Climate change, the age old topic of debate, returns. Well, it’s real and it’s happening. And even more telling is the effect the steady rise in temperature has had on some of our fondest wildlife species.

Ice caps are melting and the world is becoming increasingly hotter. It’s no surprise then to learn who struggles and who perseveres. But do we really want to see the extinction of species like the beloved emperor penguin and the cuddly polar bear in the coming years?

The gallery below features a variety of winners and losers facing the hot seat. How will these creatures stand against changing conditions?

— Kayla Newcomer, exclusive to Global Animal

LOSER: From shorter winters increasing the numbers of moose parasites like winter ticks, to warmer winters exposing these cold-weather animals to potentially fatal heat stress, the majestic moose doesn’t seem to be weathering the weather.
LOSER: With less floating ice, Pacific Walrus are gathering on Arctic coast land in larger groups than ever. This kind of togetherness isn’t good for the already-threatened species, as it could increase danger from stampedes and raise the possibility of disease outbreak.
TIE: Tropical plants in the Andes are moving upslope in an effort to get to the cooler temperatures in which they thrive.

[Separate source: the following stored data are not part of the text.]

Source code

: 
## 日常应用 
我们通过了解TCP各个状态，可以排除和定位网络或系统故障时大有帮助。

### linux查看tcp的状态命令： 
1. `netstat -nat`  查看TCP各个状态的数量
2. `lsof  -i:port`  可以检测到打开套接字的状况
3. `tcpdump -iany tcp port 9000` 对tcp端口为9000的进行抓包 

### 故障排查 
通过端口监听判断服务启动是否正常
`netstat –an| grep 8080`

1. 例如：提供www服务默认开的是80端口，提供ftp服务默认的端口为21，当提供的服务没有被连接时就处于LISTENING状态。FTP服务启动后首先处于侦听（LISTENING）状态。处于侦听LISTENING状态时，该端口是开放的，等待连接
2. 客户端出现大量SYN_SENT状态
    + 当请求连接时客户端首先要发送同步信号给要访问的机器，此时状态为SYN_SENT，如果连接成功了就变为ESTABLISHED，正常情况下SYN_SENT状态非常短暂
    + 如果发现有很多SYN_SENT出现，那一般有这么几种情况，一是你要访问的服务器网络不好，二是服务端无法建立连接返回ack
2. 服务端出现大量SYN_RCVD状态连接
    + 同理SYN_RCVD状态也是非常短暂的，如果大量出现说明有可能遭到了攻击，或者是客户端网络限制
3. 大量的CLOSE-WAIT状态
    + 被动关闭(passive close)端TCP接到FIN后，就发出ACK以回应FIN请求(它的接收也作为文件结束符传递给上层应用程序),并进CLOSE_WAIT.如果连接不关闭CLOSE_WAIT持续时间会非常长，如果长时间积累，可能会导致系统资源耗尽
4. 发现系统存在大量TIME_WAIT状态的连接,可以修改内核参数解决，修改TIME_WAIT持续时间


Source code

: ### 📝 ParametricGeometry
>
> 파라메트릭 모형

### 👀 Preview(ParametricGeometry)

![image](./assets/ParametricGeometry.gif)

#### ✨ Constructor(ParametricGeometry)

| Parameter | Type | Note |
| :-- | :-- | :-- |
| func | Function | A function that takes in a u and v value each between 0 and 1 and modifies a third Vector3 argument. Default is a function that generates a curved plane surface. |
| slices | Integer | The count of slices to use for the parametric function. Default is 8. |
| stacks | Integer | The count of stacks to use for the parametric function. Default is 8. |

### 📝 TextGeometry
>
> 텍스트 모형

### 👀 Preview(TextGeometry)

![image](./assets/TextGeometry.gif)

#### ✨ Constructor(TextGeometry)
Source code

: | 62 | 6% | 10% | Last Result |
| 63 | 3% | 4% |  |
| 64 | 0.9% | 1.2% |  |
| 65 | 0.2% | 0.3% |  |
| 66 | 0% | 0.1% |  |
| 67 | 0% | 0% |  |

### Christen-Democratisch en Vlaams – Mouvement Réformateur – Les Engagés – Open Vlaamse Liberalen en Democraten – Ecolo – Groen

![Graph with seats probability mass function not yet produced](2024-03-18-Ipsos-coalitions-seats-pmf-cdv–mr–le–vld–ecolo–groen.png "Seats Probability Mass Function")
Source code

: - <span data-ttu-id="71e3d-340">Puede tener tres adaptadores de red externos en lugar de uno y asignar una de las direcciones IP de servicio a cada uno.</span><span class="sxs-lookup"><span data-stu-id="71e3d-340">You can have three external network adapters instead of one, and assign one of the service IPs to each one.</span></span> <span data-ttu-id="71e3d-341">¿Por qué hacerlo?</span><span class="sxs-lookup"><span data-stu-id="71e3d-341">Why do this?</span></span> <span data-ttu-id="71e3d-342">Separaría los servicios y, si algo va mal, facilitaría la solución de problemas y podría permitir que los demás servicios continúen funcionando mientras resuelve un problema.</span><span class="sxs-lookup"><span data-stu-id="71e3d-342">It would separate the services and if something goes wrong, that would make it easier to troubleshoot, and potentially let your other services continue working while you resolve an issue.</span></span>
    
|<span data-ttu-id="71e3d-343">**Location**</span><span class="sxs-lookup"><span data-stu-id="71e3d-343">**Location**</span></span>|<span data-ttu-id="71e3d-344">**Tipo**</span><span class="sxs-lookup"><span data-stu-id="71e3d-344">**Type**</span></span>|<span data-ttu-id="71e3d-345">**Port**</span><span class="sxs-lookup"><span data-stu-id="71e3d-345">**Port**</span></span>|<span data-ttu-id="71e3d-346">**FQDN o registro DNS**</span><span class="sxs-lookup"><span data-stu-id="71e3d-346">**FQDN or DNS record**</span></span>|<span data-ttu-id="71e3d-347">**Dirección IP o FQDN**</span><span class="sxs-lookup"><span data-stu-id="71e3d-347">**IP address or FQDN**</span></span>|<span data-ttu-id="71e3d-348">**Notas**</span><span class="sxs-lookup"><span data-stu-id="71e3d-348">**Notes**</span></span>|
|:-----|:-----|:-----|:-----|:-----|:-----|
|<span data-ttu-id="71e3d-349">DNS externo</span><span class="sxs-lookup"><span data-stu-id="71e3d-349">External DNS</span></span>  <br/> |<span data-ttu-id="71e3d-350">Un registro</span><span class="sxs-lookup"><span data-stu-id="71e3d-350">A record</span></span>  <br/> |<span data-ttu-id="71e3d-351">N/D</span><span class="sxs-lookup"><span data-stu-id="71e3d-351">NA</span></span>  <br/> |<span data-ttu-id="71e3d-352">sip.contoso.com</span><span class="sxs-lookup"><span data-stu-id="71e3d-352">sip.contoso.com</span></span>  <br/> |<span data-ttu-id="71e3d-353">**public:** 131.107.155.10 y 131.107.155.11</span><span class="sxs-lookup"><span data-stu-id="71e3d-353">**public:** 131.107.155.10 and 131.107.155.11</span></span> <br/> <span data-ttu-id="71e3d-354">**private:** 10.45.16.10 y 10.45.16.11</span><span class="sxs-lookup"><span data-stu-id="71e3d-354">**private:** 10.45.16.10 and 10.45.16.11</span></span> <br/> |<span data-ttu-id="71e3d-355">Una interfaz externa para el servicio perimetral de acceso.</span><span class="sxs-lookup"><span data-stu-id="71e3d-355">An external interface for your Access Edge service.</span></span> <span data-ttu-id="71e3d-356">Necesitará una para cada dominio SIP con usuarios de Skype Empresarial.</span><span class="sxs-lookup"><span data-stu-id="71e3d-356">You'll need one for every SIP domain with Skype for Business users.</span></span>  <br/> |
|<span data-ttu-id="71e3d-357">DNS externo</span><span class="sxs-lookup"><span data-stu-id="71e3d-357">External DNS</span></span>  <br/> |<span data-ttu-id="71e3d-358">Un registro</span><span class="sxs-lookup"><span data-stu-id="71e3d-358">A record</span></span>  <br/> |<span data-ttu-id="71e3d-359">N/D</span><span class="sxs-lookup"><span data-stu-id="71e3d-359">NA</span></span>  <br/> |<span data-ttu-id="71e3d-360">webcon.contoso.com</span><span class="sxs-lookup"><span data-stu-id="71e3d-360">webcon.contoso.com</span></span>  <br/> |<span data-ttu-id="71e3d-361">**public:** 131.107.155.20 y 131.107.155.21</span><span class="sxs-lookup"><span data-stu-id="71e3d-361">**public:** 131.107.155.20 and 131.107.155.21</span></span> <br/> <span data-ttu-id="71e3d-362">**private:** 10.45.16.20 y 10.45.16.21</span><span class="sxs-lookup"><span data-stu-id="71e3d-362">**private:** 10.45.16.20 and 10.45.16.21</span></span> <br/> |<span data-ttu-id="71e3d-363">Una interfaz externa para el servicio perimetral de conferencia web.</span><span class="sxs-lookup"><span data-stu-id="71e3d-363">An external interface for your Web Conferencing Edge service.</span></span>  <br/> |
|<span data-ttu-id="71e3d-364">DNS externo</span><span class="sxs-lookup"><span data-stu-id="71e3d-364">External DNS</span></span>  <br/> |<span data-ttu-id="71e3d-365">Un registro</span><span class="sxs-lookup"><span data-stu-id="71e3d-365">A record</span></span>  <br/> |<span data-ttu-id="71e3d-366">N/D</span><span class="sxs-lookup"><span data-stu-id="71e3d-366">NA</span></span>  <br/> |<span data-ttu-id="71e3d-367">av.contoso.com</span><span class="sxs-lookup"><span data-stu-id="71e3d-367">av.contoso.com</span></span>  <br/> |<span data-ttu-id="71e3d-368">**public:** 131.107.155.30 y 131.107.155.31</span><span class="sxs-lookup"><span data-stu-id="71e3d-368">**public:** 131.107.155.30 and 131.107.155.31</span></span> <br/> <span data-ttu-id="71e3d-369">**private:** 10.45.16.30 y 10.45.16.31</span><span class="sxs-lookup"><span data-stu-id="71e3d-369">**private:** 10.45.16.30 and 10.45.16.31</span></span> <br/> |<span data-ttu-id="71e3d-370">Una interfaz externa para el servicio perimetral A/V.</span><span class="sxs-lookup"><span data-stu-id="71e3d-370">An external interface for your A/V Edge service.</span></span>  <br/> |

Some tree species are shifting as much as 12 vertical feet, but they need to go farther to reach a place with stable temperatures. The schefflera is one plant that may survive.
TIE: Melting sea ice could be devastating for the Emperor population, since it's about the only place they breed and raise their young. Food supply is low too. The Adélie penguin, however, is responding well to climate change due to their preference for ice-free breeding land.
WINNER: The Asian tiger mosquito stands to benefit from warmer temps. He has expanded its range and breeding speed, thanks to warmer winters and more rainfall, among other things. By the end of the century, his range could expand to about 49 percent of the Northeast.
WINNER: Bark Beetles are making a meal out of climate change. In times of drought, the trees that could normally defend themselves are stressed, and stressed trees are typically what the beetles mostly feast on. Warmer winters also mean more surviving larvae and earlier springs that allow the bark beetle to extend its range.